- Work task -
Return the tail of the records exactly, starting from the line containing "The Utilities Department" and ending with the final line.
===============
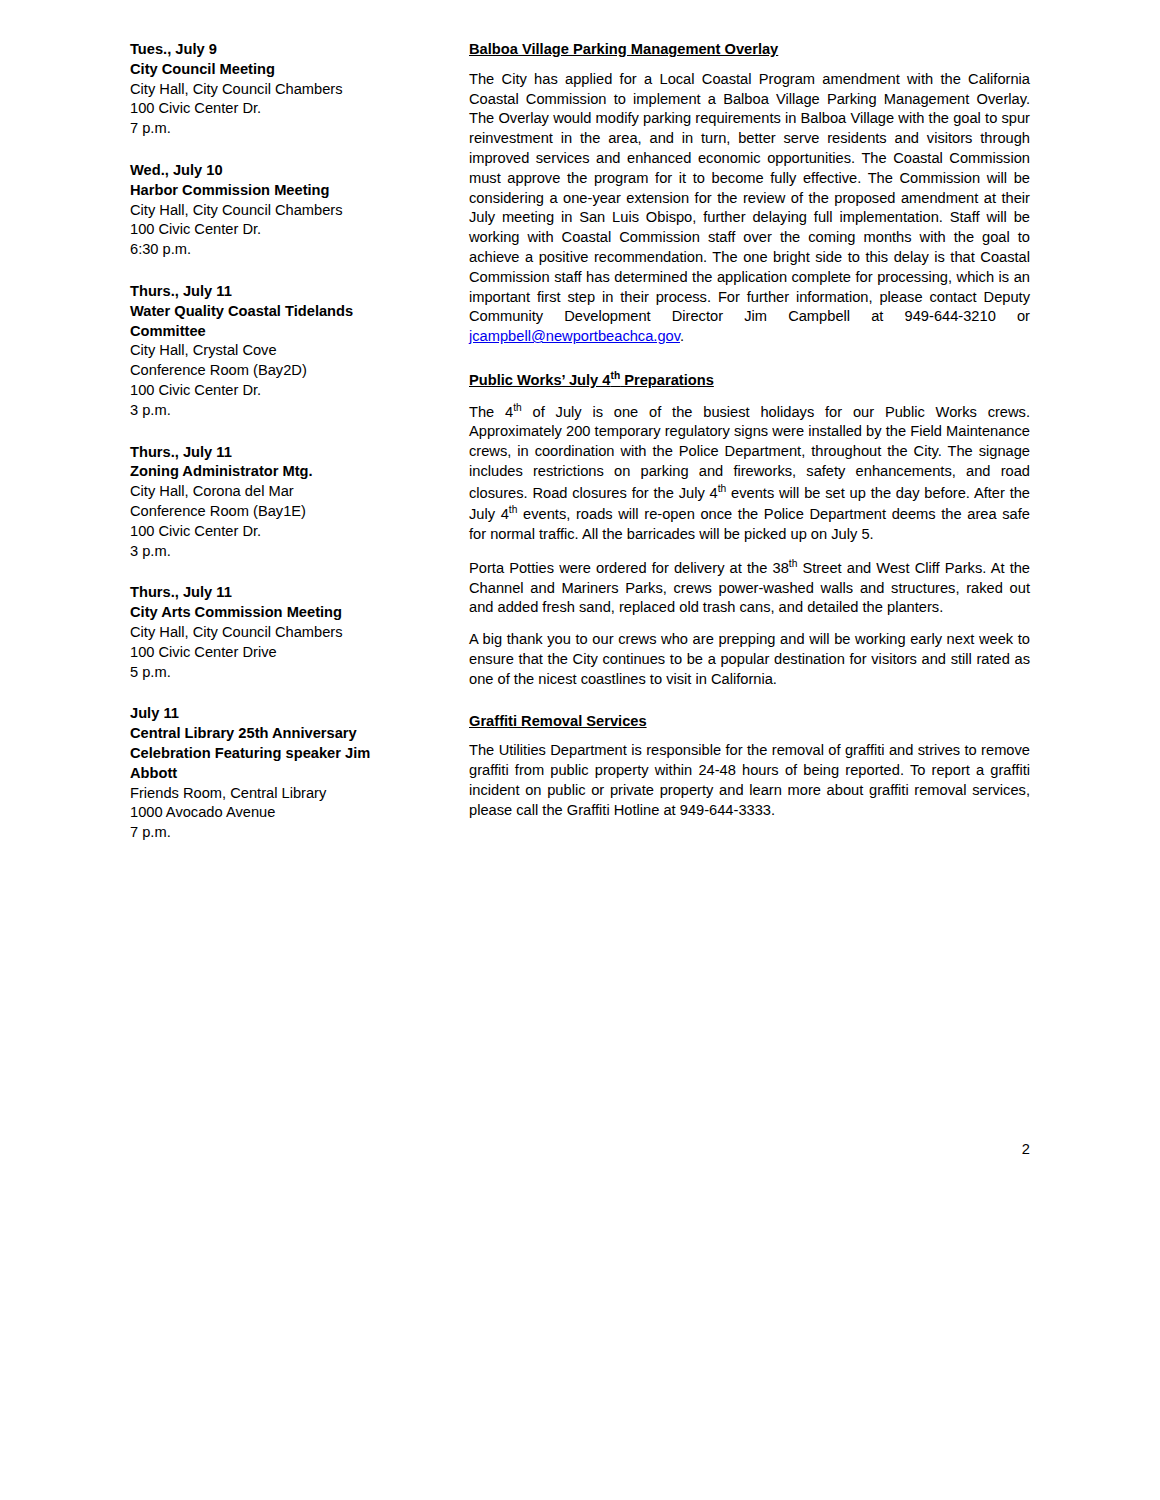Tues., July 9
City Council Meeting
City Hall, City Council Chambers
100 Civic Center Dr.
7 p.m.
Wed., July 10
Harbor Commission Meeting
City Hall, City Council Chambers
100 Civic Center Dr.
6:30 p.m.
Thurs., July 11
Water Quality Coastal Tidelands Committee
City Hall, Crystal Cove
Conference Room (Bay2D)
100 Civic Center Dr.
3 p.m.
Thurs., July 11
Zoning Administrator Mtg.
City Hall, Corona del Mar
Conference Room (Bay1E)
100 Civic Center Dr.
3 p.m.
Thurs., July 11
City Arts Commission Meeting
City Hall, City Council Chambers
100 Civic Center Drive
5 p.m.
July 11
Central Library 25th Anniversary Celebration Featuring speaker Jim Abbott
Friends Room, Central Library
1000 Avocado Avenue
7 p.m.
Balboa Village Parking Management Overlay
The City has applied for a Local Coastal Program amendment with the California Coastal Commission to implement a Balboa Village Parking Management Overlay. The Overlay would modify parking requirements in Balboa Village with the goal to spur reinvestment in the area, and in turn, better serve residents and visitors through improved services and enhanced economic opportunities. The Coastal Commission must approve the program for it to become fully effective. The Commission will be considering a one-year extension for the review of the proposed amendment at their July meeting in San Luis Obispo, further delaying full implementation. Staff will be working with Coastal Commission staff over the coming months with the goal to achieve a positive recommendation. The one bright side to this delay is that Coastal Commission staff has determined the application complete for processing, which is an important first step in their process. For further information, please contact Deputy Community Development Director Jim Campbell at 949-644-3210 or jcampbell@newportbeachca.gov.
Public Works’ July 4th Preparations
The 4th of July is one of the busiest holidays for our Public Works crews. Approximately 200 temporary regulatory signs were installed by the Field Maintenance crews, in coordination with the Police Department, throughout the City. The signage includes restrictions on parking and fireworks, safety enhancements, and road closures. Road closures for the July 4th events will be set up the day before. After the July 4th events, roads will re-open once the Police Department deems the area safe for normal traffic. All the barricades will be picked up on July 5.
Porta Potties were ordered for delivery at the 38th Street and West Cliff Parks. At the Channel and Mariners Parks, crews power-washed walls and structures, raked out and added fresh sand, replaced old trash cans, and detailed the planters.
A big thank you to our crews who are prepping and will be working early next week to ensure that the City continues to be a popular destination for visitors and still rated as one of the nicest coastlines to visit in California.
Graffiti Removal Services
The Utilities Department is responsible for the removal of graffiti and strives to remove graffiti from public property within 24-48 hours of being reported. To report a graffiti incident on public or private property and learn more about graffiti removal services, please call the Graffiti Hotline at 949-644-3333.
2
===============
- Task output -
The Utilities Department is responsible for the removal of graffiti and strives to remove graffiti from public property within 24-48 hours of being reported. To report a graffiti incident on public or private property and learn more about graffiti removal services, please call the Graffiti Hotline at 949-644-3333.
2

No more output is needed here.